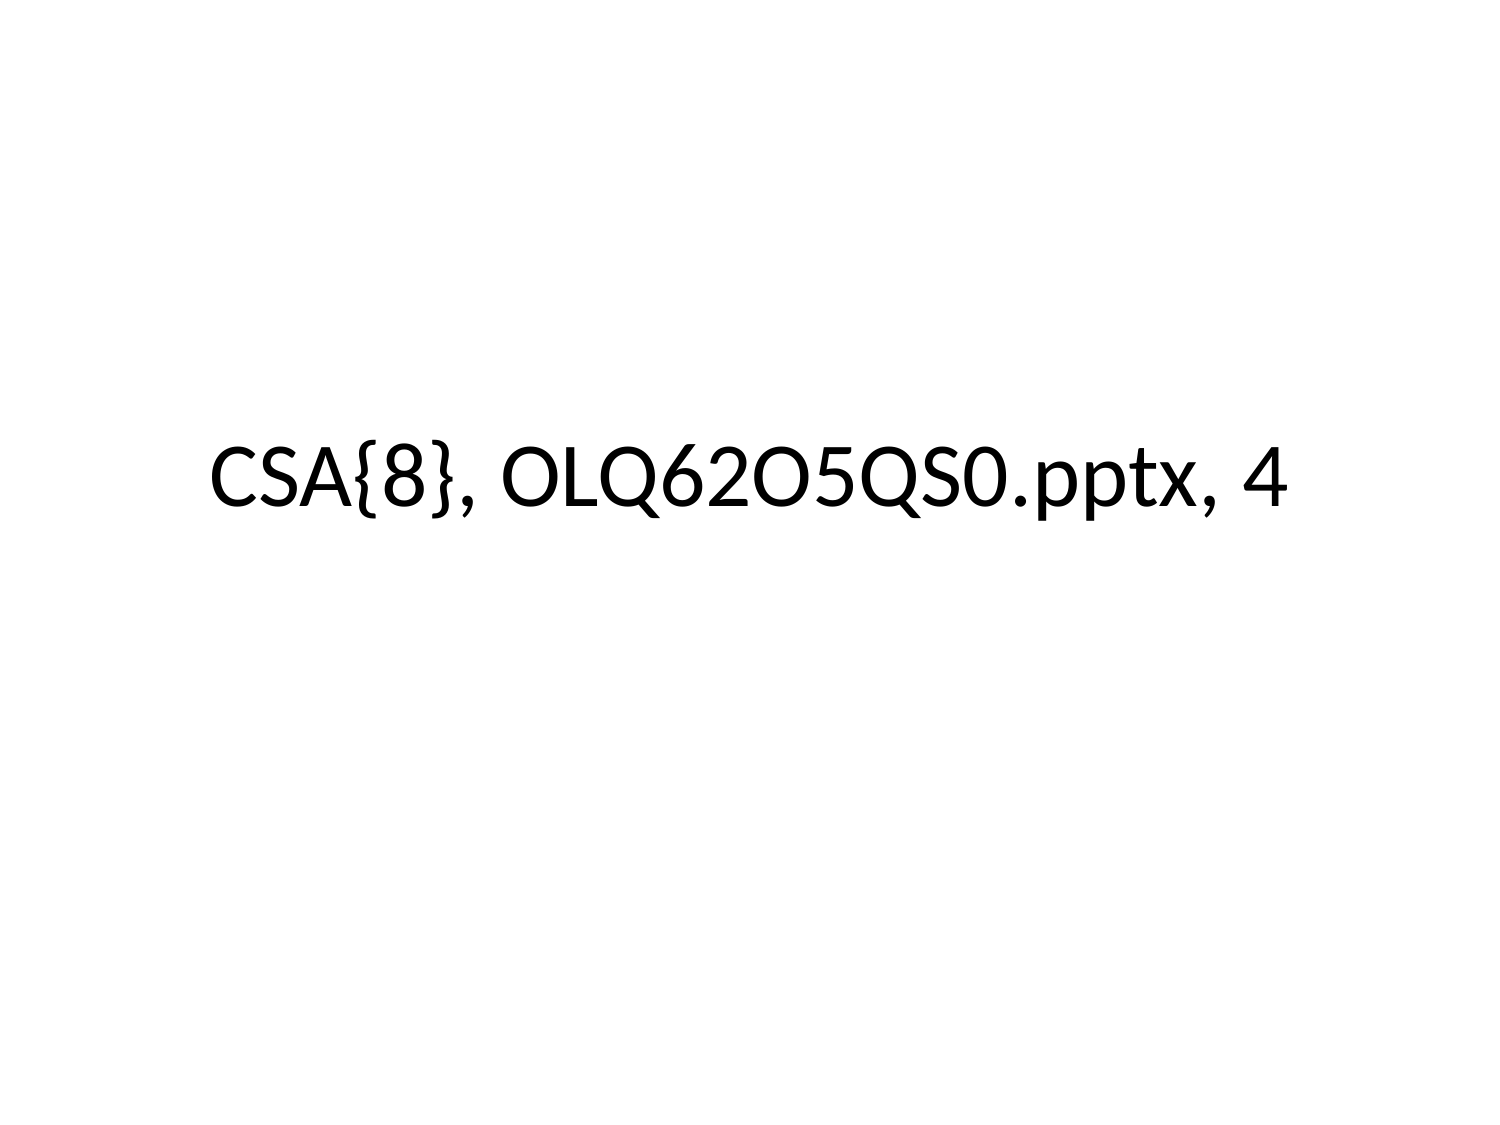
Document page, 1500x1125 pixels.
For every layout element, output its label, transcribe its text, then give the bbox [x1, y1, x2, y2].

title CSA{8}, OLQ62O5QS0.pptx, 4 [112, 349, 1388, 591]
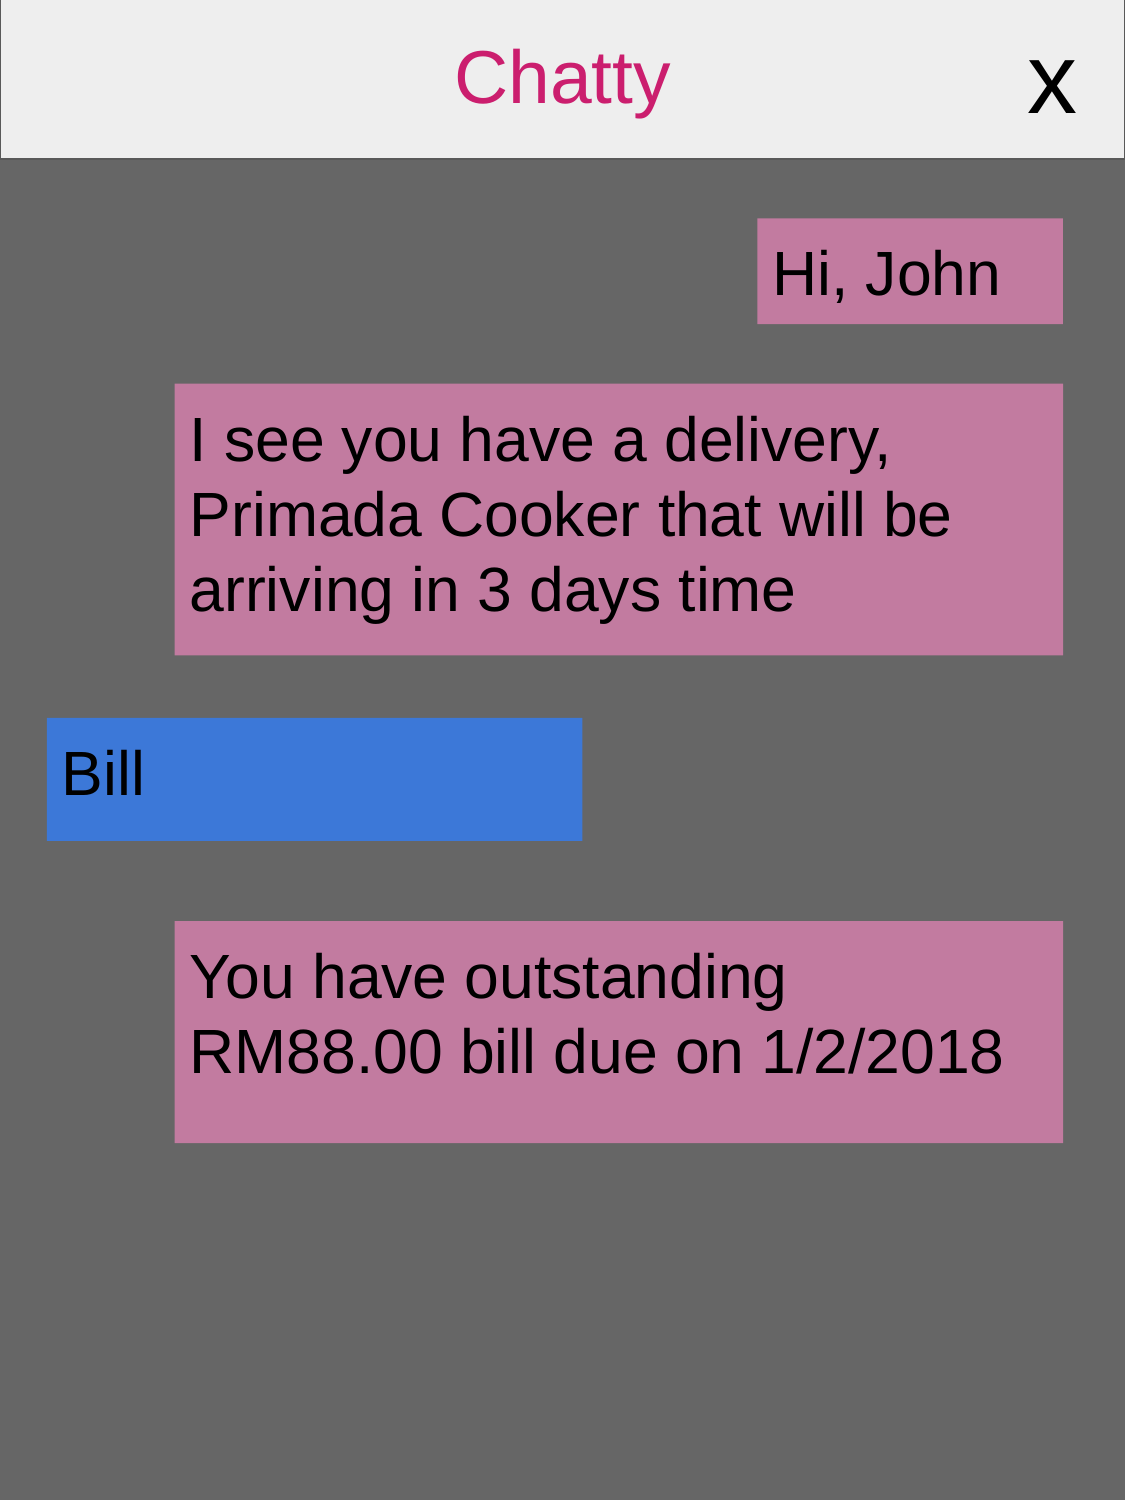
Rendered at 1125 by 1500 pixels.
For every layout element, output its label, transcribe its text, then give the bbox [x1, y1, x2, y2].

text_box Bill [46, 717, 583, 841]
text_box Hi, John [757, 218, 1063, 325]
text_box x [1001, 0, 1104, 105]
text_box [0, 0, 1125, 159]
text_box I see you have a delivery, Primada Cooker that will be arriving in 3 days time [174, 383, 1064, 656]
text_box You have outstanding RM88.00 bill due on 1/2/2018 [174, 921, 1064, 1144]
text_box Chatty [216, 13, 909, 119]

...

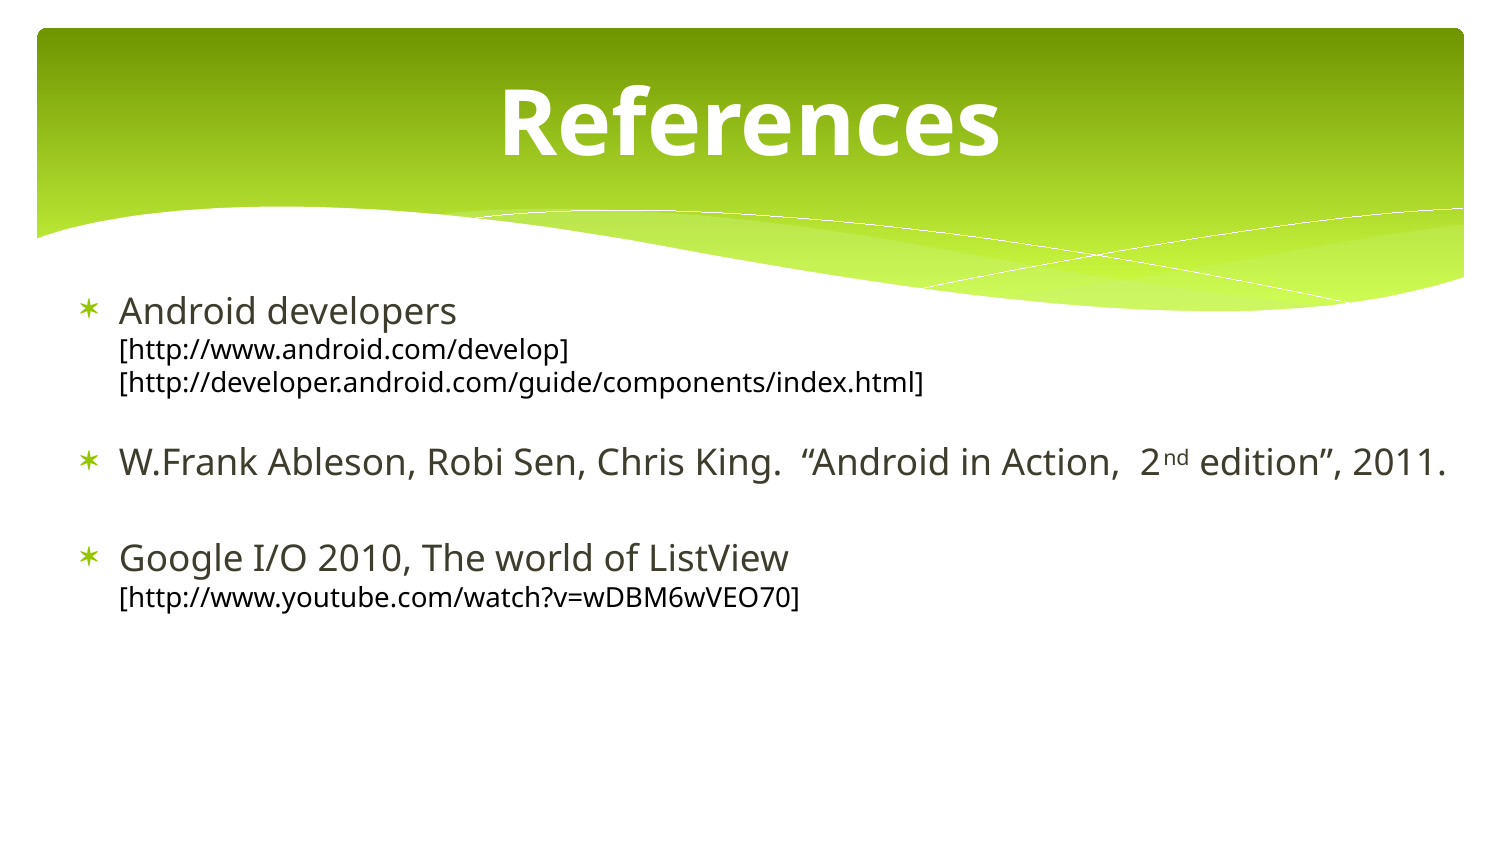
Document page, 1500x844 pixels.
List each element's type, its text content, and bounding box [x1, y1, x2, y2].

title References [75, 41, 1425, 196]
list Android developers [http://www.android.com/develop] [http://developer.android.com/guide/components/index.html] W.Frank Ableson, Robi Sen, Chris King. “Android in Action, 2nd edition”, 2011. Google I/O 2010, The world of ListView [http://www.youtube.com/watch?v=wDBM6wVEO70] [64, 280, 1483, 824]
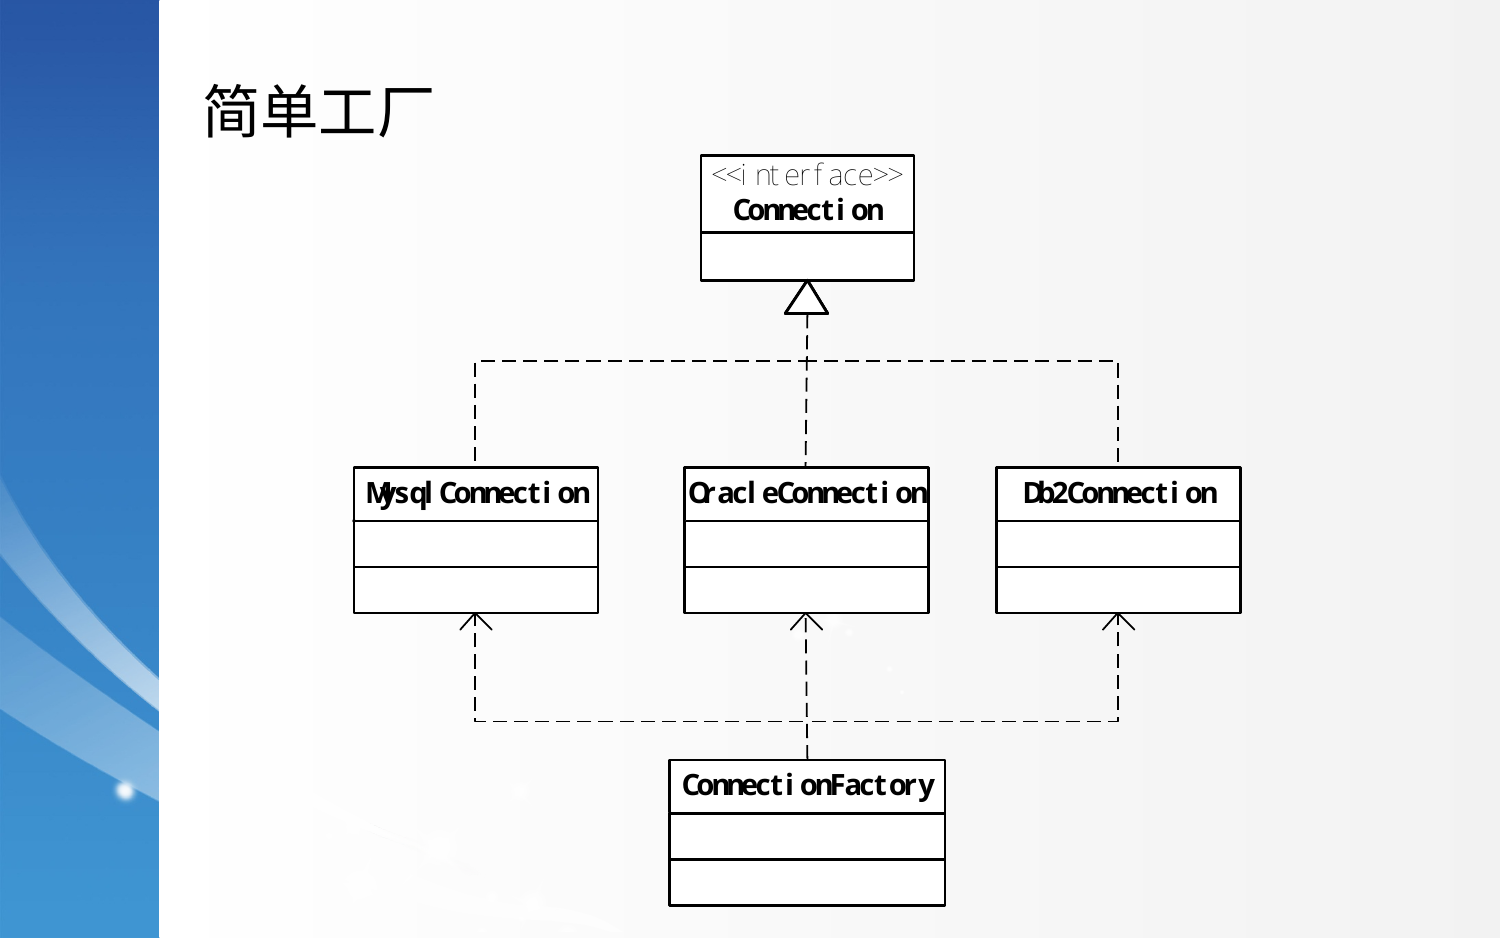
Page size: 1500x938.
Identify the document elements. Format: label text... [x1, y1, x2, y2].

* * *

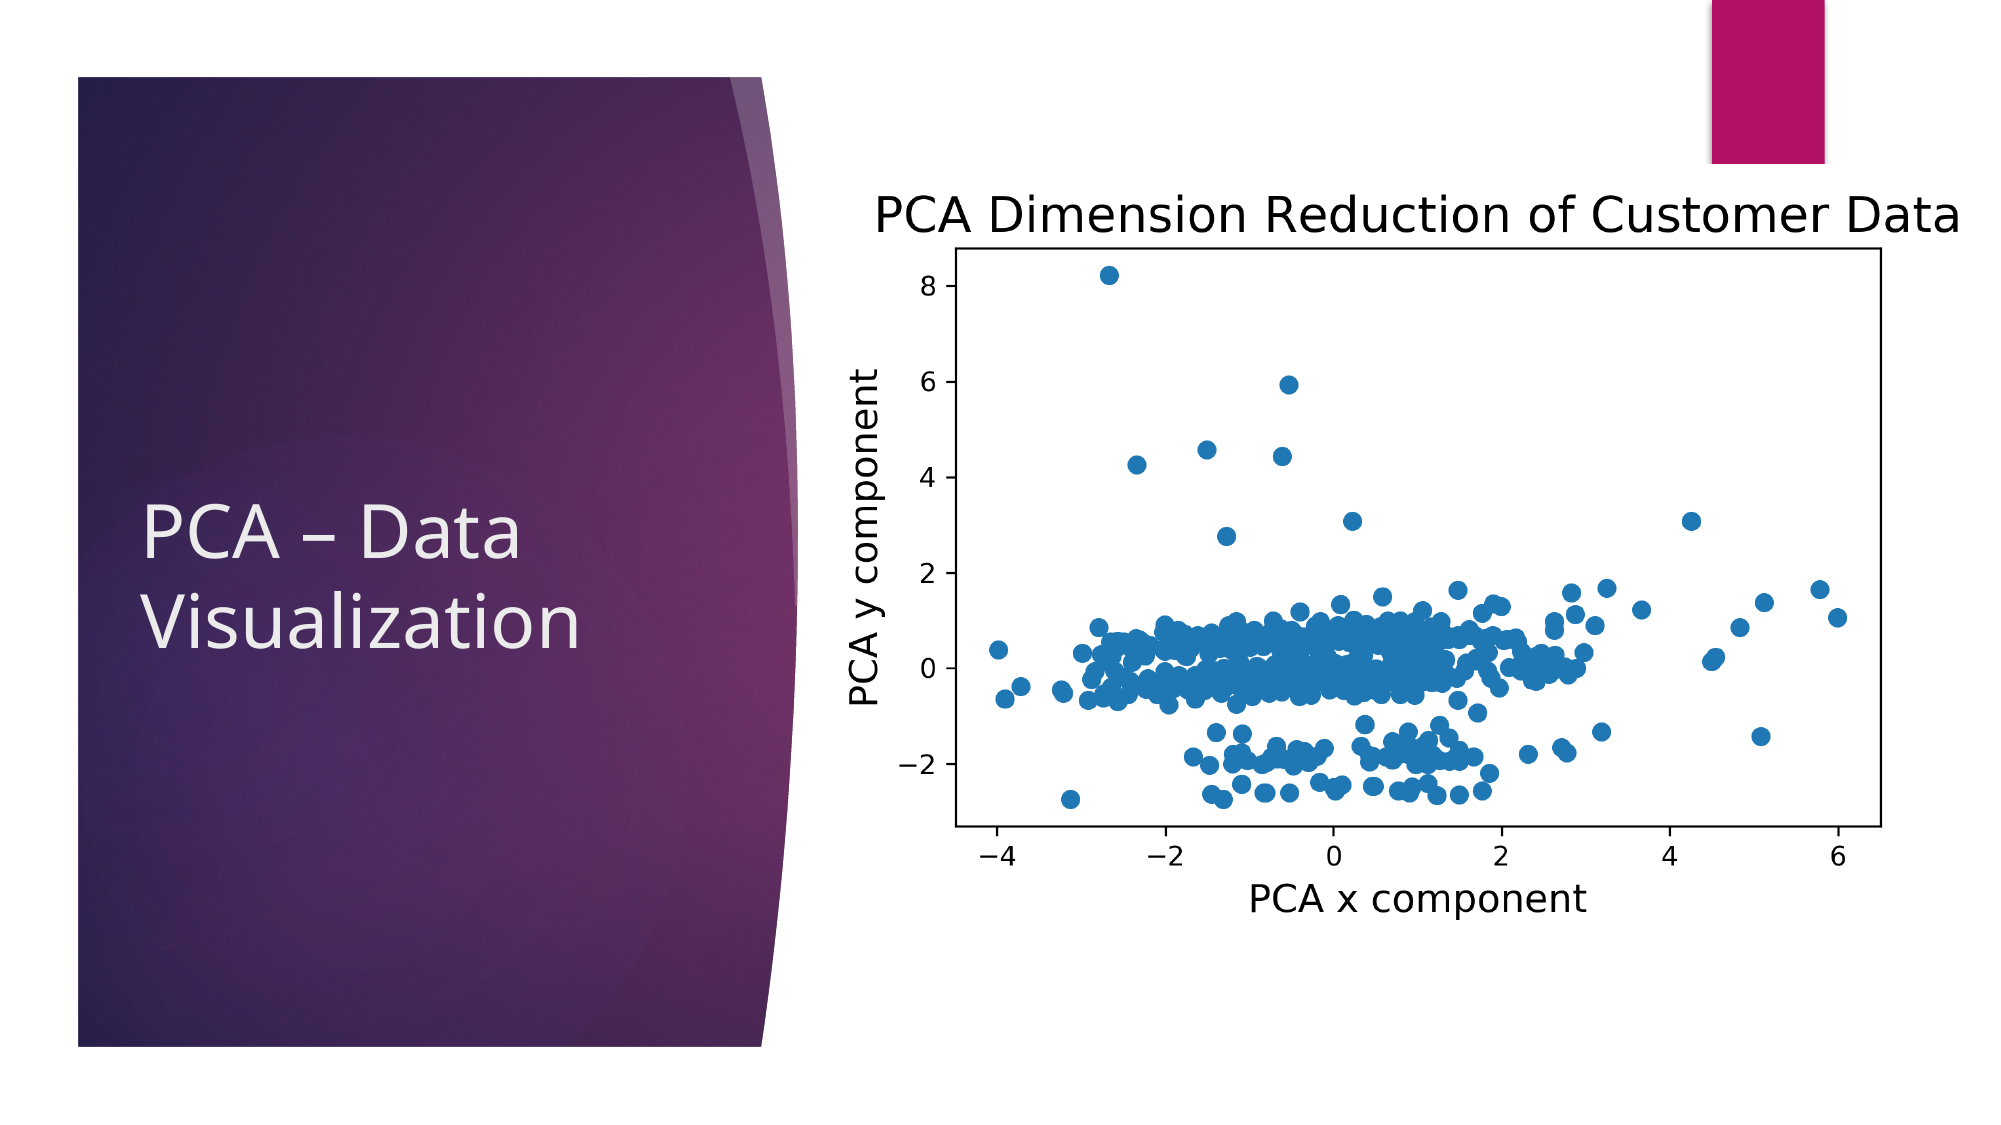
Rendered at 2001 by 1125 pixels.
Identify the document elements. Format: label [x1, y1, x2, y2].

◆ WORK INSTRUCTION
Scan the listing above, and wherever a line holds the word "elements", copy it.

◆ EXERCISE ANSWER
Identify the document elements. Format: label text... [x1, y1, x2, y2].
Identify the document elements. Format: label [x1, y1, x2, y2].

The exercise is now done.